*** Opening Records for the task ***

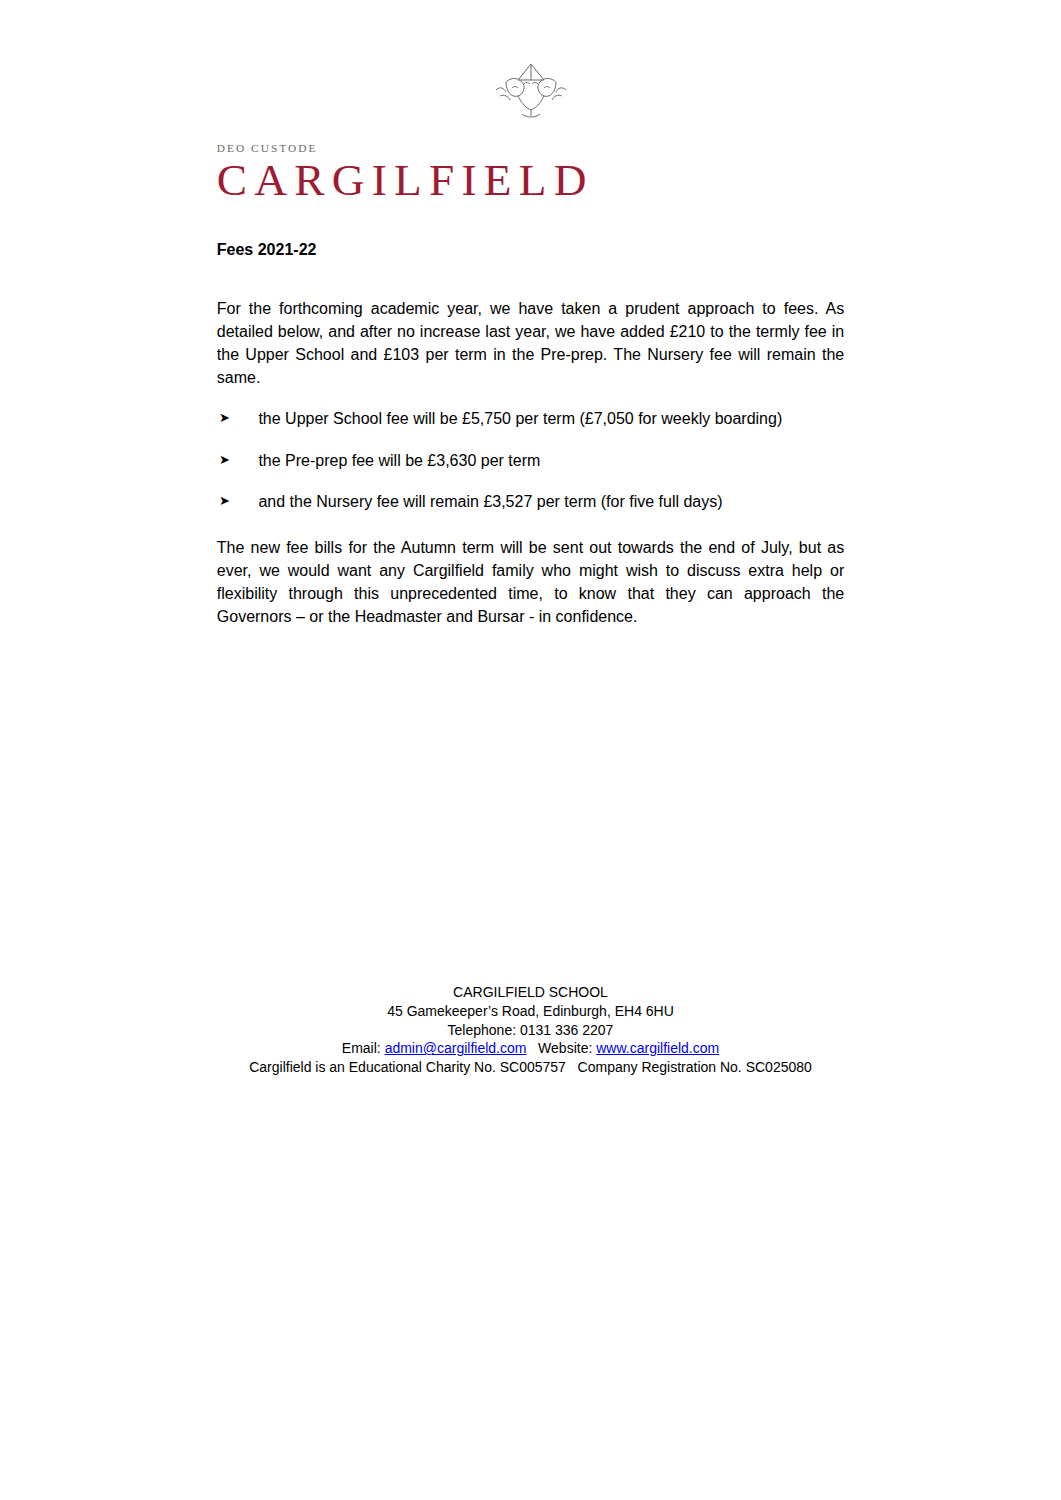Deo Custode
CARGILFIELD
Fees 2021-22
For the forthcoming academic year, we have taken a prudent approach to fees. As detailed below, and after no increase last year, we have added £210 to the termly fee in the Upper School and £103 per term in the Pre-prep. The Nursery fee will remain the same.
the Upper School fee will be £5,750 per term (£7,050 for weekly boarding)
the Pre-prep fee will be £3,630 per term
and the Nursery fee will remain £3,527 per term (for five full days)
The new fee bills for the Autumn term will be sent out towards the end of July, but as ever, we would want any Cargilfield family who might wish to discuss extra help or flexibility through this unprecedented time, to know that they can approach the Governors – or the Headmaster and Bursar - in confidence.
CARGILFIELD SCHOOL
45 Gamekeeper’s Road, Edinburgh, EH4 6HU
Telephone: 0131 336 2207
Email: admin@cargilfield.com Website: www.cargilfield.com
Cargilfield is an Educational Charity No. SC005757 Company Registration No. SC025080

*** Closing Records for the task ***
*** Opening Records for the task ***

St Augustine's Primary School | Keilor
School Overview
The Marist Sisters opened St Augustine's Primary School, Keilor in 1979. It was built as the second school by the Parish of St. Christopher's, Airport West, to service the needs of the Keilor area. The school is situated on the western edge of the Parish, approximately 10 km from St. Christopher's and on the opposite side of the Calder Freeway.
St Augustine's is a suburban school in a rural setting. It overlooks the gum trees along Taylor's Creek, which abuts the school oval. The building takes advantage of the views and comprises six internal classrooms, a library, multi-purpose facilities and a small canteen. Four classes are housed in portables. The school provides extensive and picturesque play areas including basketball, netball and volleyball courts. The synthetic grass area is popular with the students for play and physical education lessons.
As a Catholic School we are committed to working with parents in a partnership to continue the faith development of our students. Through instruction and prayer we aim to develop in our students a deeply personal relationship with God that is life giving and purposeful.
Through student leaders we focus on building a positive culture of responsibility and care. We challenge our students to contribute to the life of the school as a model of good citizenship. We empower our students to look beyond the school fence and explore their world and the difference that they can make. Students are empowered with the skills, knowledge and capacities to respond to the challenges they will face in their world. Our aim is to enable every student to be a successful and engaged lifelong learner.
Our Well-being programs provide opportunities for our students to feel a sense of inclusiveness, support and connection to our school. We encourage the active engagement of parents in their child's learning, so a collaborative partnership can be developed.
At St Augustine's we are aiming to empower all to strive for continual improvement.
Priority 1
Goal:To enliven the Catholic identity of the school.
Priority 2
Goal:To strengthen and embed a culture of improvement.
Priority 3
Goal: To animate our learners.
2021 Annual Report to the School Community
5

*** Closing Records for the task ***
*** Opening Records for the task ***

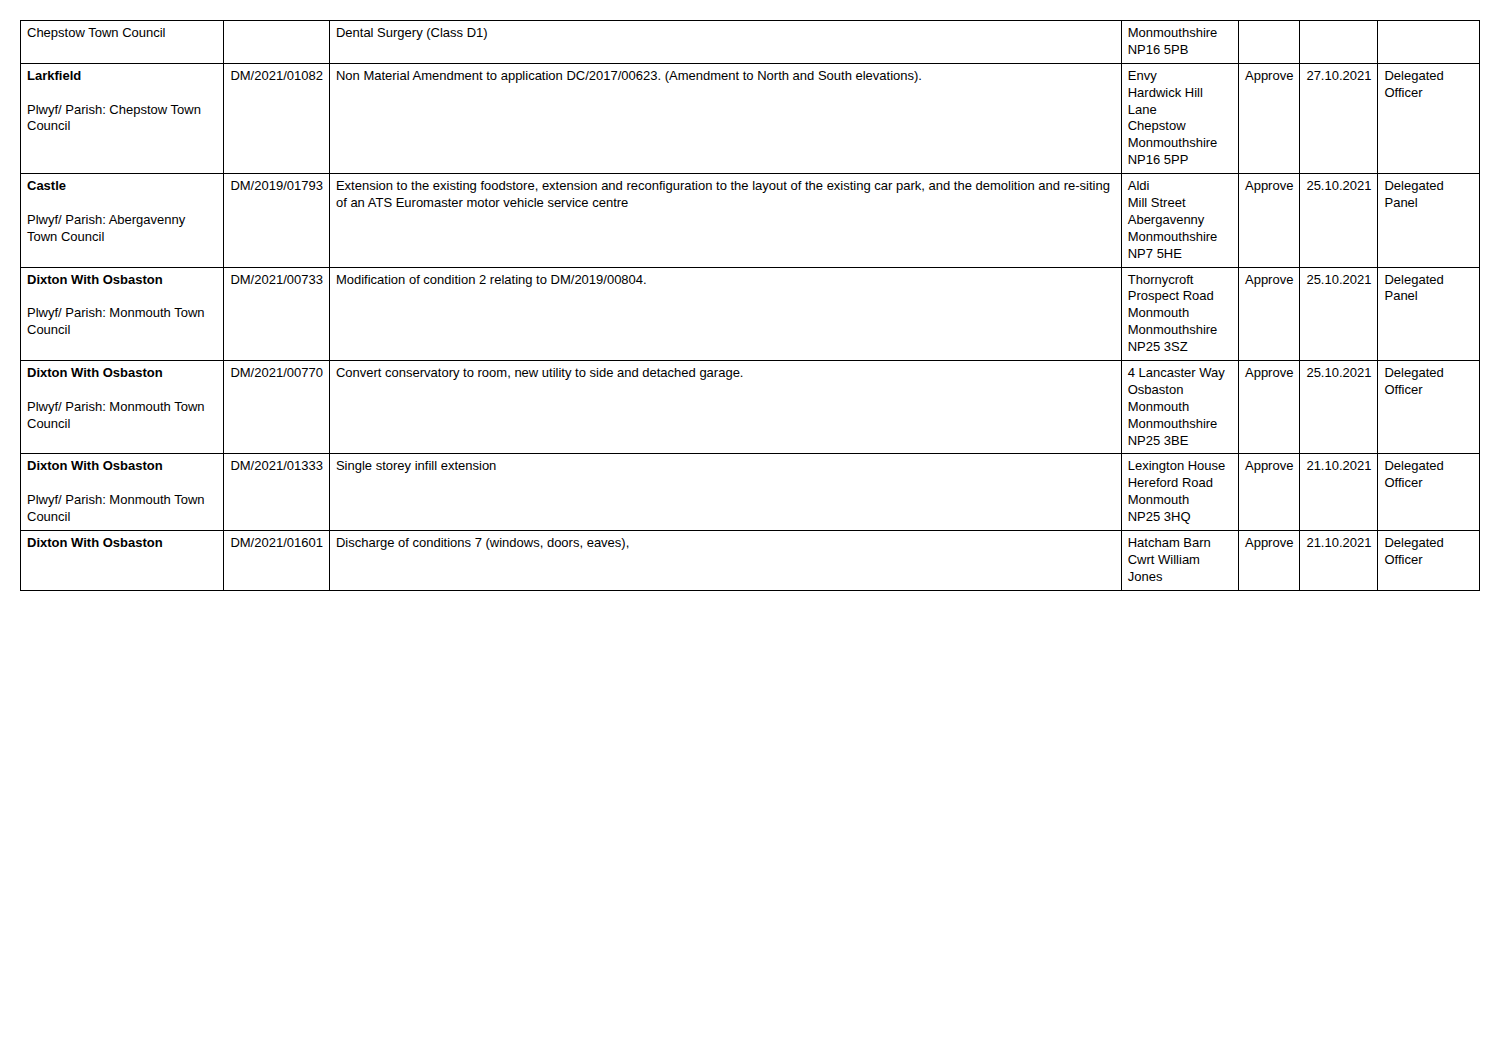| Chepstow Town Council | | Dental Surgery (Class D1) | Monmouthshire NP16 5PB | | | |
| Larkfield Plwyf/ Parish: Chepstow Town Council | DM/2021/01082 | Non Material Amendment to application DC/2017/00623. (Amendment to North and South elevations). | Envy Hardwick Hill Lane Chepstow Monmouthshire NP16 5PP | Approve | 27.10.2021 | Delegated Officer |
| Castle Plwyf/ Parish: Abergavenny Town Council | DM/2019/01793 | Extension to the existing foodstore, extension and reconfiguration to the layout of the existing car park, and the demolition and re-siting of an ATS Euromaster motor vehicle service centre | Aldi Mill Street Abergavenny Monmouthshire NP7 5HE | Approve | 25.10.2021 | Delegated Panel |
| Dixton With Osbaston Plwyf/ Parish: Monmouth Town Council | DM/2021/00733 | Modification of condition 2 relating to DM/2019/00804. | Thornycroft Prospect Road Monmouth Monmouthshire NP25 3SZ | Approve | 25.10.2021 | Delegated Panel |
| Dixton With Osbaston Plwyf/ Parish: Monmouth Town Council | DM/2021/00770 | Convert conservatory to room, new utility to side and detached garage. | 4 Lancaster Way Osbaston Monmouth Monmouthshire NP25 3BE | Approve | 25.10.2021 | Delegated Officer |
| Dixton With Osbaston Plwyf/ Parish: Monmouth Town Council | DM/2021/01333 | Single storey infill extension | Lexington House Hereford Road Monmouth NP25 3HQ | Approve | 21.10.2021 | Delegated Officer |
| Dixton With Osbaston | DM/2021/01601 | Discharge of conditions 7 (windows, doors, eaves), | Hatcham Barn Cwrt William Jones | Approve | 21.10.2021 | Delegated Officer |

*** Closing Records for the task ***

Filter the records above, keeping each line that contains the word "Catholic".

As a Catholic School we are committed to working with parents in a partnership to continue the faith development of our students. Through instruction and prayer we aim to develop in our students a deeply personal relationship with God that is life giving and purposeful.
Goal:To enliven the Catholic identity of the school.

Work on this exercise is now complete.